The more serious problem is that the engine of suspense in the story is the progressive weakening of Marnie’s resistance to introspection. But introspective reflection is opera’s expressive meat and drink, and Muhly and Wright lay it on in thick, static arias in which the heroine tells us how “she is caught in a vice” and deliberates blithely about which persona – and hairstyle – to adopt next, as if browsing in a department store. If blurring the character’s lines is an interpretative mistake, making her boring is unforgivable. But then her hunters are also boring. Mark is suave but an idiot. Terry is warmer but trips up on the bland libretto, which contents itself with telling us how fascinating Marnie and everyone is without ever quite showing us why. Their mother, a cameo role for Lesley Garrett, manages a few sparks and a quartet of shadow Marnies, who reflect past and possible personas, looks intriguing but is woefully underused musically.

If all this is a shame for the audience, it’s a particular shame for a cast and company who have pulled out all the stops to make the show work. In his debut as the company’s new music director, Martyn Brabbins controls the music’s protean textures with precision and controlled energy and the chorus excel in Muhly’s exquisitely drawn part-writing. The American mezzo Sasha Cooke gives as much life to Marnie’s drab vocal lines as they will permit and the countertenor James Laing makes a good stab at Terry. Michael Mayer’s staging, too, designed by Julian Crouch, is virtuosic, based around movable panels, each with its own projector, so that the entire scene can change in an instant, or focus on suggestive details. By itself, it makes for terrific theatre, as do Arianne Phillips’s superbly cut and coloured 1950s costumes.
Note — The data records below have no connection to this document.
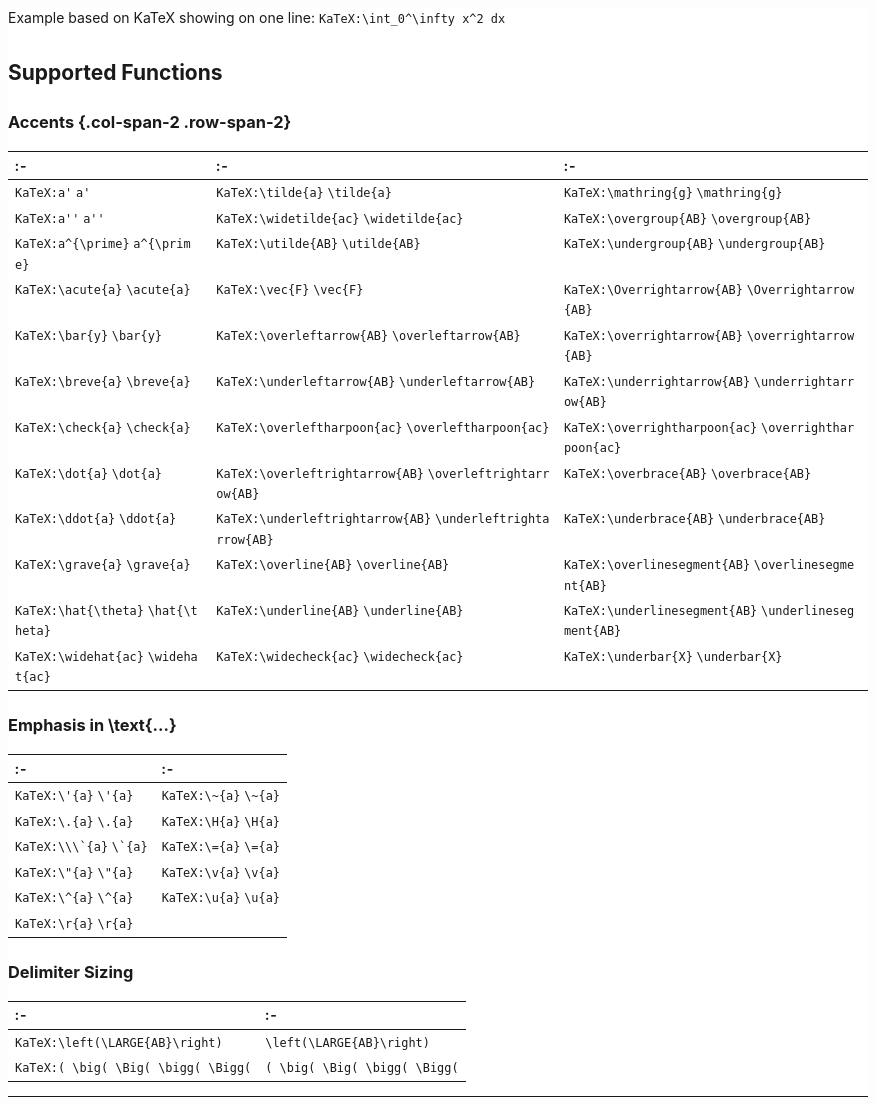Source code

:Example based on KaTeX showing on one line: `KaTeX:\int_0^\infty x^2 dx`

## Supported Functions

### Accents {.col-span-2 .row-span-2}

| :-                                             | :-                                                                     | :-                                                               |
| :--------------------------------------------- | :--------------------------------------------------------------------- | :--------------------------------------------------------------- |
| `KaTeX:a'` <pur>`a'`</pur>                     | `KaTeX:\tilde{a}` <pur>`\tilde{a}`</pur>                               | `KaTeX:\mathring{g}` <pur>`\mathring{g}`</pur>                   |
| `KaTeX:a''` <pur>`a''`</pur>                   | `KaTeX:\widetilde{ac}` <pur>`\widetilde{ac}`</pur>                     | `KaTeX:\overgroup{AB}` <pur>`\overgroup{AB}`</pur>               |
| `KaTeX:a^{\prime}` <pur>`a^{\prime}`</pur>     | `KaTeX:\utilde{AB}` <pur>`\utilde{AB}`</pur>                           | `KaTeX:\undergroup{AB}` <pur>`\undergroup{AB}`</pur>             |
| `KaTeX:\acute{a}` <pur>`\acute{a}`</pur>       | `KaTeX:\vec{F}` <pur>`\vec{F}`</pur>                                   | `KaTeX:\Overrightarrow{AB}` <pur>`\Overrightarrow{AB}`</pur>     |
| `KaTeX:\bar{y}` <pur>`\bar{y}`</pur>           | `KaTeX:\overleftarrow{AB}` <pur>`\overleftarrow{AB}`</pur>             | `KaTeX:\overrightarrow{AB}` <pur>`\overrightarrow{AB}`</pur>     |
| `KaTeX:\breve{a}` <pur>`\breve{a}`</pur>       | `KaTeX:\underleftarrow{AB}` <pur>`\underleftarrow{AB}`</pur>           | `KaTeX:\underrightarrow{AB}` <pur>`\underrightarrow{AB}`</pur>   |
| `KaTeX:\check{a}` <pur>`\check{a}`</pur>       | `KaTeX:\overleftharpoon{ac}` <pur>`\overleftharpoon{ac}`</pur>         | `KaTeX:\overrightharpoon{ac}` <pur>`\overrightharpoon{ac}`</pur> |
| `KaTeX:\dot{a}` <pur>`\dot{a}`</pur>           | `KaTeX:\overleftrightarrow{AB}` <pur>`\overleftrightarrow{AB}`</pur>   | `KaTeX:\overbrace{AB}` <pur>`\overbrace{AB}`</pur>               |
| `KaTeX:\ddot{a}` <pur>`\ddot{a}`</pur>         | `KaTeX:\underleftrightarrow{AB}` <pur>`\underleftrightarrow{AB}`</pur> | `KaTeX:\underbrace{AB}` <pur>`\underbrace{AB}`</pur>             |
| `KaTeX:\grave{a}` <pur>`\grave{a}`</pur>       | `KaTeX:\overline{AB}` <pur>`\overline{AB}`</pur>                       | `KaTeX:\overlinesegment{AB}` <pur>`\overlinesegment{AB}`</pur>   |
| `KaTeX:\hat{\theta}` <pur>`\hat{\theta}`</pur> | `KaTeX:\underline{AB}` <pur>`\underline{AB}`</pur>                     | `KaTeX:\underlinesegment{AB}` <pur>`\underlinesegment{AB}`</pur> |
| `KaTeX:\widehat{ac}` <pur>`\widehat{ac}`</pur> | `KaTeX:\widecheck{ac}` <pur>`\widecheck{ac}`</pur>                     | `KaTeX:\underbar{X}` <pur>`\underbar{X}`</pur>                   |

### Emphasis in \text&lcub;...&rcub;

| :-                                                   | :-                               |
| :--------------------------------------------------- | :------------------------------- |
| `KaTeX:\'{a}` <pur>`\'{a}`</pur>                     | `KaTeX:\~{a}` <pur>`\~{a}`</pur> |
| `KaTeX:\.{a}` <pur>`\.{a}`</pur>                     | `KaTeX:\H{a}` <pur>`\H{a}`</pur> |
| ``KaTeX:\\\`{a}`` <pur><code>\\&#96;{a}</code></pur> | `KaTeX:\={a}` <pur>`\={a}`</pur> |
| `KaTeX:\"{a}` <pur>`\"{a}`</pur>                     | `KaTeX:\v{a}` <pur>`\v{a}`</pur> |
| `KaTeX:\^{a}` <pur>`\^{a}`</pur>                     | `KaTeX:\u{a}` <pur>`\u{a}`</pur> |
| `KaTeX:\r{a}` <pur>`\r{a}`</pur>                     |

### Delimiter Sizing

| :-                                  | :-                                       |
| :---------------------------------- | :--------------------------------------- |
| `KaTeX:\left(\LARGE{AB}\right)`     | <pur>`\left(\LARGE{AB}\right)`</pur>     |
| `KaTeX:( \big( \Big( \bigg( \Bigg(` | <pur>`( \big( \Big( \bigg( \Bigg(`</pur> |

---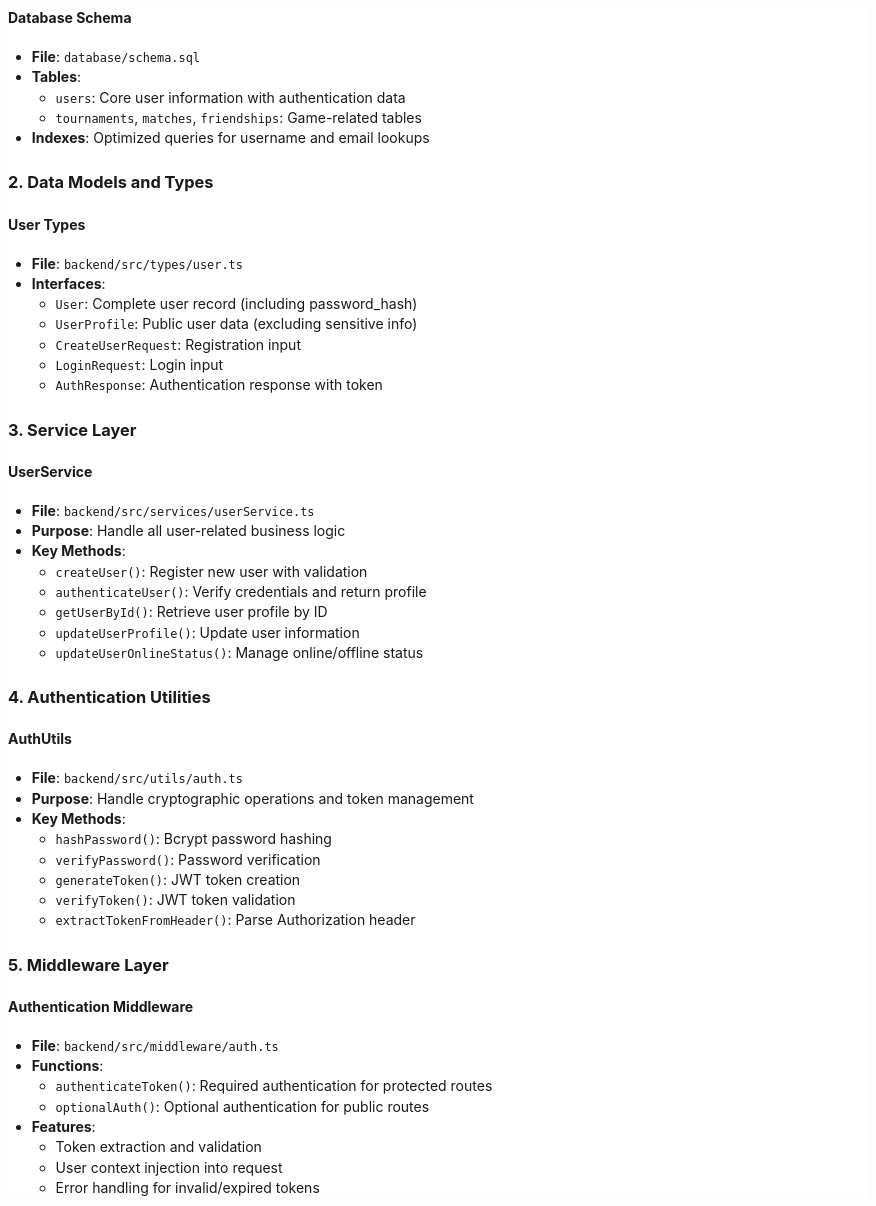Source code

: #### Database Schema
- **File**: `database/schema.sql`
- **Tables**:
  - `users`: Core user information with authentication data
  - `tournaments`, `matches`, `friendships`: Game-related tables
- **Indexes**: Optimized queries for username and email lookups

### 2. Data Models and Types

#### User Types
- **File**: `backend/src/types/user.ts`
- **Interfaces**:
  - `User`: Complete user record (including password_hash)
  - `UserProfile`: Public user data (excluding sensitive info)
  - `CreateUserRequest`: Registration input
  - `LoginRequest`: Login input
  - `AuthResponse`: Authentication response with token

### 3. Service Layer

#### UserService
- **File**: `backend/src/services/userService.ts`
- **Purpose**: Handle all user-related business logic
- **Key Methods**:
  - `createUser()`: Register new user with validation
  - `authenticateUser()`: Verify credentials and return profile
  - `getUserById()`: Retrieve user profile by ID
  - `updateUserProfile()`: Update user information
  - `updateUserOnlineStatus()`: Manage online/offline status

### 4. Authentication Utilities

#### AuthUtils
- **File**: `backend/src/utils/auth.ts`
- **Purpose**: Handle cryptographic operations and token management
- **Key Methods**:
  - `hashPassword()`: Bcrypt password hashing
  - `verifyPassword()`: Password verification
  - `generateToken()`: JWT token creation
  - `verifyToken()`: JWT token validation
  - `extractTokenFromHeader()`: Parse Authorization header

### 5. Middleware Layer

#### Authentication Middleware
- **File**: `backend/src/middleware/auth.ts`
- **Functions**:
  - `authenticateToken()`: Required authentication for protected routes
  - `optionalAuth()`: Optional authentication for public routes
- **Features**:
  - Token extraction and validation
  - User context injection into request
  - Error handling for invalid/expired tokens
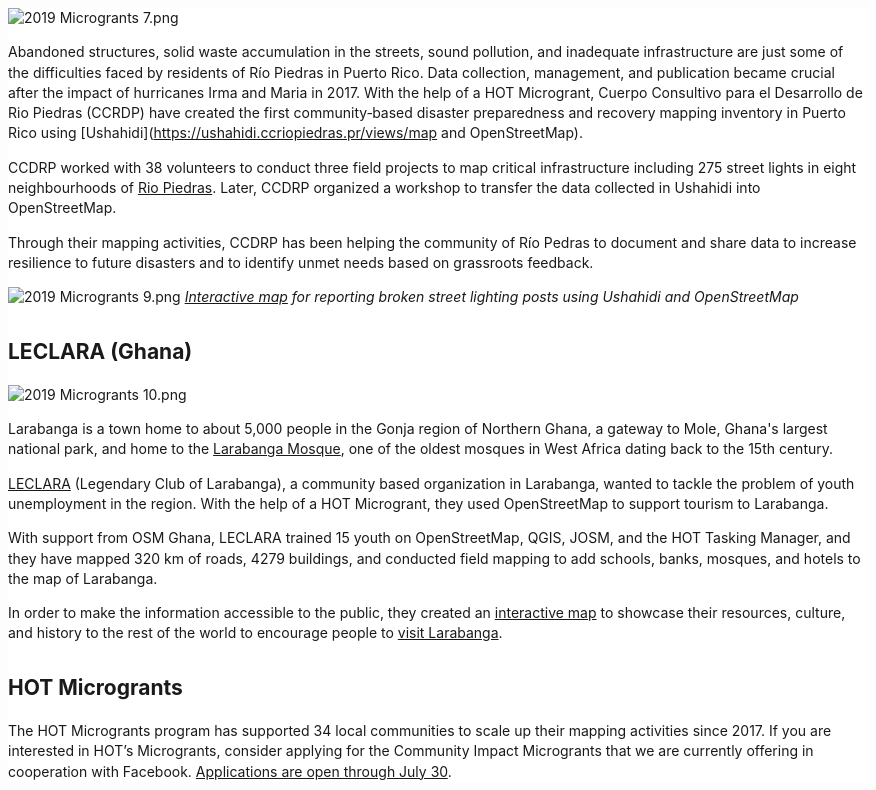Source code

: ![2019 Microgrants 7.png](/uploads/2019%20Microgrants%207.png)

Abandoned structures, solid waste accumulation in the streets, sound pollution, and inadequate infrastructure are just some of the difficulties faced by residents of Río Piedras in Puerto Rico. Data collection, management, and publication became crucial after the impact of hurricanes Irma and Maria in 2017. With the help of a HOT Microgrant, Cuerpo Consultivo para el Desarrollo de Rio Piedras (CCRDP) have created the first community‐based disaster preparedness and recovery mapping inventory in Puerto Rico using [Ushahidi](https://ushahidi.ccriopiedras.pr/views/map and OpenStreetMap).

CCDRP worked with 38 volunteers to conduct three field projects to map critical infrastructure including 275 street lights in eight neighbourhoods of [Rio Piedras](http://ccriopiedras.pr/2020/06/10/el-proyecto-hot-mapas-por-las-comunidades-y-para-las-comunidades/). Later, CCDRP organized a workshop to transfer the data collected in Ushahidi into OpenStreetMap.

Through their mapping activities, CCDRP has been helping the community of Río Pedras to document and share data to increase resilience to future disasters and to identify unmet needs based on grassroots feedback.

![2019 Microgrants 9.png](/uploads/2019%20Microgrants%209.png)
*[Interactive map](http://riopiedras.prosmap.org/) for reporting broken street lighting posts using Ushahidi and OpenStreetMap*


## LECLARA (Ghana)

![2019 Microgrants 10.png](/uploads/2019%20Microgrants%2010.png)

Larabanga is a town home to about 5,000 people in the Gonja region of Northern Ghana, a gateway to Mole, Ghana's largest national park, and home to the [Larabanga Mosque](https://www.openstreetmap.org/node/7067987939), one of the oldest mosques in West Africa dating back to the 15th century.

[LECLARA](https://www.visitlarabanga.org/) (Legendary Club of Larabanga), a community based organization in Larabanga, wanted to tackle the problem of youth unemployment in the region. With the help of a HOT Microgrant, they used OpenStreetMap to support tourism to Larabanga.
 
With support from OSM Ghana, LECLARA trained 15 youth on OpenStreetMap, QGIS, JOSM, and the HOT Tasking Manager, and they have mapped 320 km of roads, 4279 buildings, and conducted field mapping to add schools, banks, mosques, and hotels to the map of Larabanga.

In order to make the information accessible to the public, they created an [interactive map](https://www.visitlarabanga.org/lm/index.php/view/map/?repository=larabanga&project=Larabanga) to showcase their resources, culture, and history to the rest of the world to encourage people to [visit Larabanga](http://http//www.visitlarabanga.org).

## HOT Microgrants

The HOT Microgrants program has supported 34 local communities to scale up their mapping activities since 2017. If you are interested in HOT’s Microgrants, consider applying for the Community Impact Microgrants that we are currently offering in cooperation with Facebook. [Applications are open through July 30](https://www.hotosm.org/updates/facebook-community-impact-microgrants/).


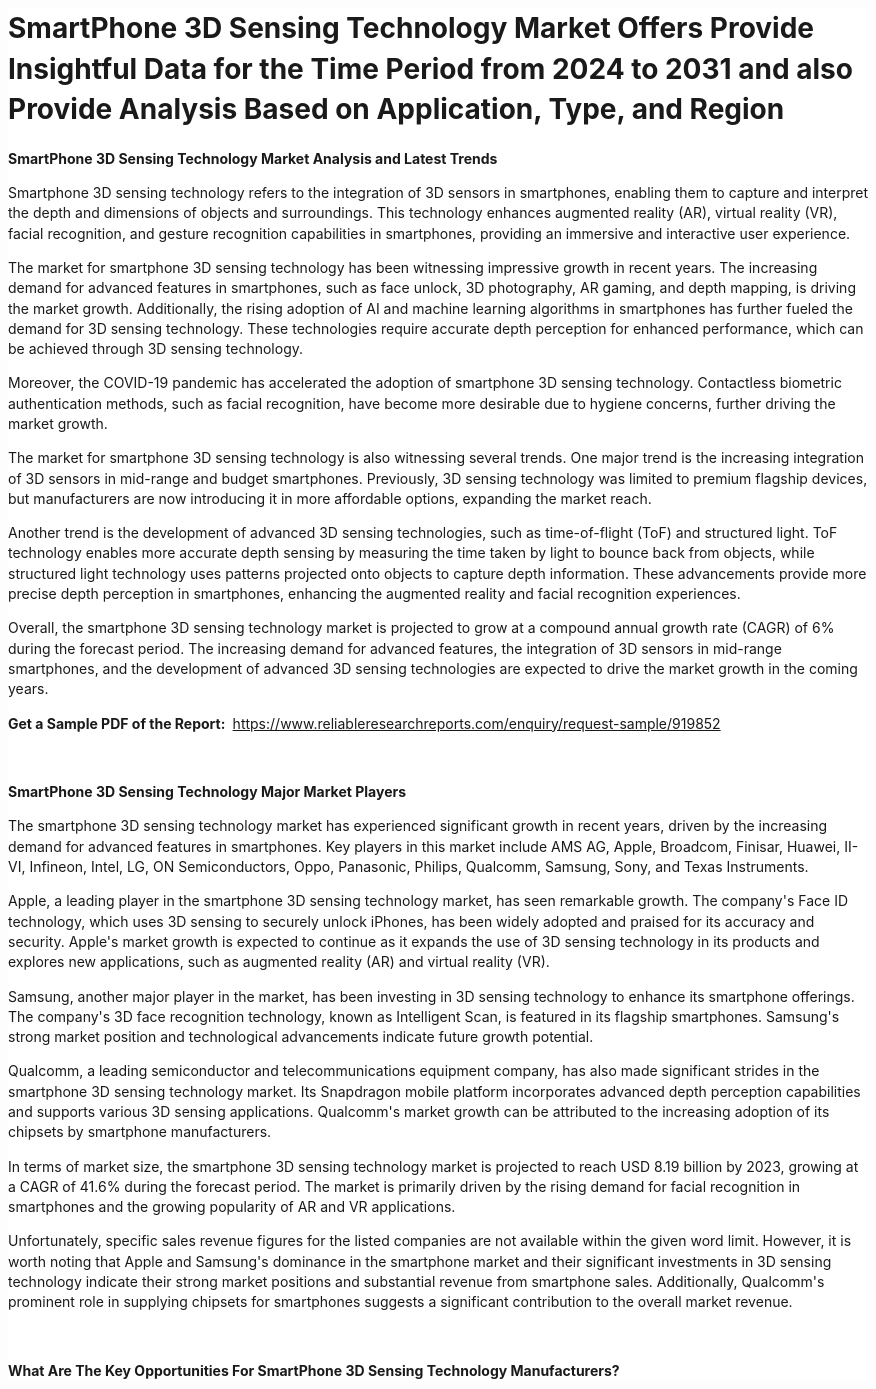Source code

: <p><h1>SmartPhone 3D Sensing Technology Market Offers Provide Insightful Data for the Time Period from 2024 to 2031 and also Provide Analysis Based on Application, Type, and Region</h1></p><p><strong>SmartPhone 3D Sensing Technology Market Analysis and Latest Trends</strong></p>
<p><p>Smartphone 3D sensing technology refers to the integration of 3D sensors in smartphones, enabling them to capture and interpret the depth and dimensions of objects and surroundings. This technology enhances augmented reality (AR), virtual reality (VR), facial recognition, and gesture recognition capabilities in smartphones, providing an immersive and interactive user experience.</p><p>The market for smartphone 3D sensing technology has been witnessing impressive growth in recent years. The increasing demand for advanced features in smartphones, such as face unlock, 3D photography, AR gaming, and depth mapping, is driving the market growth. Additionally, the rising adoption of AI and machine learning algorithms in smartphones has further fueled the demand for 3D sensing technology. These technologies require accurate depth perception for enhanced performance, which can be achieved through 3D sensing technology.</p><p>Moreover, the COVID-19 pandemic has accelerated the adoption of smartphone 3D sensing technology. Contactless biometric authentication methods, such as facial recognition, have become more desirable due to hygiene concerns, further driving the market growth.</p><p>The market for smartphone 3D sensing technology is also witnessing several trends. One major trend is the increasing integration of 3D sensors in mid-range and budget smartphones. Previously, 3D sensing technology was limited to premium flagship devices, but manufacturers are now introducing it in more affordable options, expanding the market reach.</p><p>Another trend is the development of advanced 3D sensing technologies, such as time-of-flight (ToF) and structured light. ToF technology enables more accurate depth sensing by measuring the time taken by light to bounce back from objects, while structured light technology uses patterns projected onto objects to capture depth information. These advancements provide more precise depth perception in smartphones, enhancing the augmented reality and facial recognition experiences.</p><p>Overall, the smartphone 3D sensing technology market is projected to grow at a compound annual growth rate (CAGR) of 6% during the forecast period. The increasing demand for advanced features, the integration of 3D sensors in mid-range smartphones, and the development of advanced 3D sensing technologies are expected to drive the market growth in the coming years.</p></p>
<p><strong>Get a Sample PDF of the Report:&nbsp;</strong> <a href="https://www.reliableresearchreports.com/enquiry/request-sample/919852">https://www.reliableresearchreports.com/enquiry/request-sample/919852</a></p>
<p>&nbsp;</p>
<p><strong>SmartPhone 3D Sensing Technology Major Market Players</strong></p>
<p><p>The smartphone 3D sensing technology market has experienced significant growth in recent years, driven by the increasing demand for advanced features in smartphones. Key players in this market include AMS AG, Apple, Broadcom, Finisar, Huawei, II-VI, Infineon, Intel, LG, ON Semiconductors, Oppo, Panasonic, Philips, Qualcomm, Samsung, Sony, and Texas Instruments.</p><p>Apple, a leading player in the smartphone 3D sensing technology market, has seen remarkable growth. The company's Face ID technology, which uses 3D sensing to securely unlock iPhones, has been widely adopted and praised for its accuracy and security. Apple's market growth is expected to continue as it expands the use of 3D sensing technology in its products and explores new applications, such as augmented reality (AR) and virtual reality (VR).</p><p>Samsung, another major player in the market, has been investing in 3D sensing technology to enhance its smartphone offerings. The company's 3D face recognition technology, known as Intelligent Scan, is featured in its flagship smartphones. Samsung's strong market position and technological advancements indicate future growth potential.</p><p>Qualcomm, a leading semiconductor and telecommunications equipment company, has also made significant strides in the smartphone 3D sensing technology market. Its Snapdragon mobile platform incorporates advanced depth perception capabilities and supports various 3D sensing applications. Qualcomm's market growth can be attributed to the increasing adoption of its chipsets by smartphone manufacturers.</p><p>In terms of market size, the smartphone 3D sensing technology market is projected to reach USD 8.19 billion by 2023, growing at a CAGR of 41.6% during the forecast period. The market is primarily driven by the rising demand for facial recognition in smartphones and the growing popularity of AR and VR applications.</p><p>Unfortunately, specific sales revenue figures for the listed companies are not available within the given word limit. However, it is worth noting that Apple and Samsung's dominance in the smartphone market and their significant investments in 3D sensing technology indicate their strong market positions and substantial revenue from smartphone sales. Additionally, Qualcomm's prominent role in supplying chipsets for smartphones suggests a significant contribution to the overall market revenue.</p></p>
<p>&nbsp;</p>
<p><strong>What Are The Key Opportunities For SmartPhone 3D Sensing Technology Manufacturers?</strong></p>
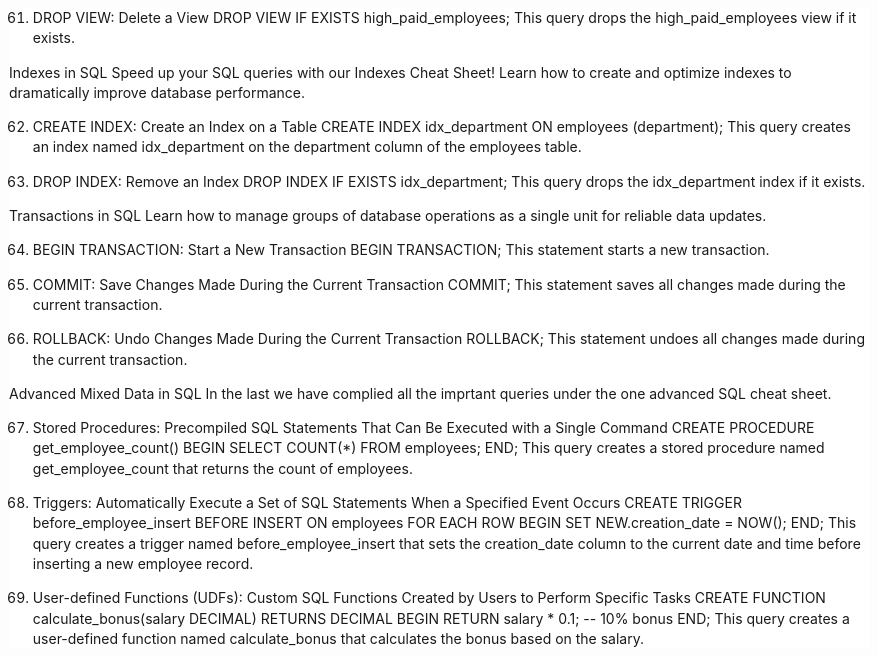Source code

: 61. DROP VIEW: Delete a View
DROP VIEW IF EXISTS high_paid_employees;
This query drops the high_paid_employees view if it exists.

Indexes in SQL
Speed up your SQL queries with our Indexes Cheat Sheet! Learn how to create and optimize indexes to dramatically improve database performance.

62. CREATE INDEX: Create an Index on a Table
CREATE INDEX idx_department ON employees (department);
This query creates an index named idx_department on the department column of the employees table.

63. DROP INDEX: Remove an Index
DROP INDEX IF EXISTS idx_department;
This query drops the idx_department index if it exists.

Transactions in SQL
Learn how to manage groups of database operations as a single unit for reliable data updates.

64. BEGIN TRANSACTION: Start a New Transaction
BEGIN TRANSACTION;
This statement starts a new transaction.

65. COMMIT: Save Changes Made During the Current Transaction
COMMIT;
This statement saves all changes made during the current transaction.

66. ROLLBACK: Undo Changes Made During the Current Transaction
ROLLBACK;
This statement undoes all changes made during the current transaction.

Advanced Mixed Data in SQL
In the last we have complied all the imprtant queries under the one advanced SQL cheat sheet.

67. Stored Procedures: Precompiled SQL Statements That Can Be Executed with a Single Command
CREATE PROCEDURE get_employee_count()
BEGIN
  SELECT COUNT(*) FROM employees;
END;
This query creates a stored procedure named get_employee_count that returns the count of employees.

68. Triggers: Automatically Execute a Set of SQL Statements When a Specified Event Occurs
CREATE TRIGGER before_employee_insert
BEFORE INSERT ON employees
FOR EACH ROW
BEGIN
  SET NEW.creation_date = NOW();
END;
This query creates a trigger named before_employee_insert that sets the creation_date column to the current date and time before inserting a new employee record.

69. User-defined Functions (UDFs): Custom SQL Functions Created by Users to Perform Specific Tasks
CREATE FUNCTION calculate_bonus(salary DECIMAL) RETURNS DECIMAL
BEGIN
  RETURN salary * 0.1; -- 10% bonus
END;
This query creates a user-defined function named calculate_bonus that calculates the bonus based on the salary.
One moment where the opera tiptoes on the edge of tragedy will stick with me. After Marnie arrives late to her mother’s funeral, and learns how she was never to blame for the death of her baby brother (one of a few alterations from the novel), the choir strike up with a beautifully harmonized rendition of “Praise, my soul, the King of Heaven”, broken into fragments which bite into the foreground duet. Here, finally, is a moment when opera’s natural expressive resources bring the drama to life. If only it had been made to last.